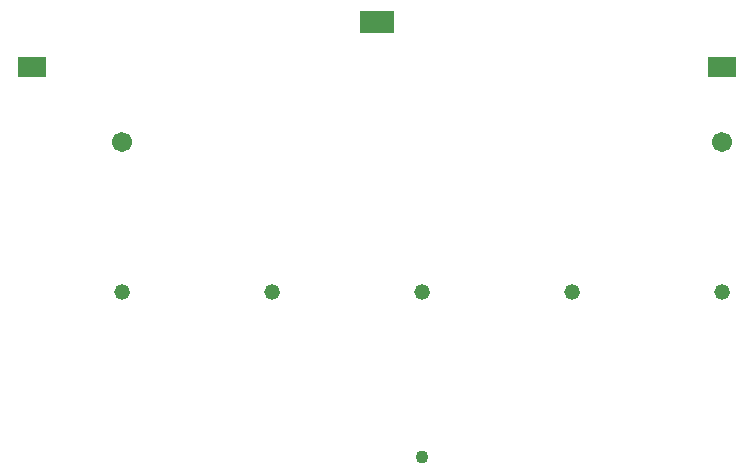
<source format=gbs>
G04 Layer: Bottom Solder Mask (GBS)*
%FSLAX24Y24*%
%MOIN*%
%ADD10C,0.052000*%
%ADD11C,0.067000*%
%ADD12C,0.043000*%
%ADD13R,0.092000X0.067000*%
%ADD14R,0.112000X0.072000*%
G01*
D10*
X05000Y10500D02*
X05000Y10500D03*
X10000Y10500D03*
X15000Y10500D03*
X20000Y10500D03*
X25000Y10500D03*
D11*
X05000Y15500D03*
X25000Y15500D03*
D12*
X15000Y05000D03*
D13*
X02000Y18000D03*
X25000Y18000D03*
D14*
X13500Y19500D03*
%
M02*

</source>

============================================================

The material above is to be transcribed exactly, with all pictures omitted.

<source format=gbs>
G04 Layer: Bottom Solder Mask (GBS)*
%FSLAX24Y24*%
%MOIN*%
%ADD10C,0.052000*%
%ADD11C,0.067000*%
%ADD12C,0.043000*%
%ADD13R,0.092000X0.067000*%
%ADD14R,0.112000X0.072000*%
G01*
D10*
X05000Y10500D02*
X05000Y10500D03*
X10000Y10500D03*
X15000Y10500D03*
X20000Y10500D03*
X25000Y10500D03*
D11*
X05000Y15500D03*
X25000Y15500D03*
D12*
X15000Y05000D03*
D13*
X02000Y18000D03*
X25000Y18000D03*
D14*
X13500Y19500D03*
%
M02*

</source>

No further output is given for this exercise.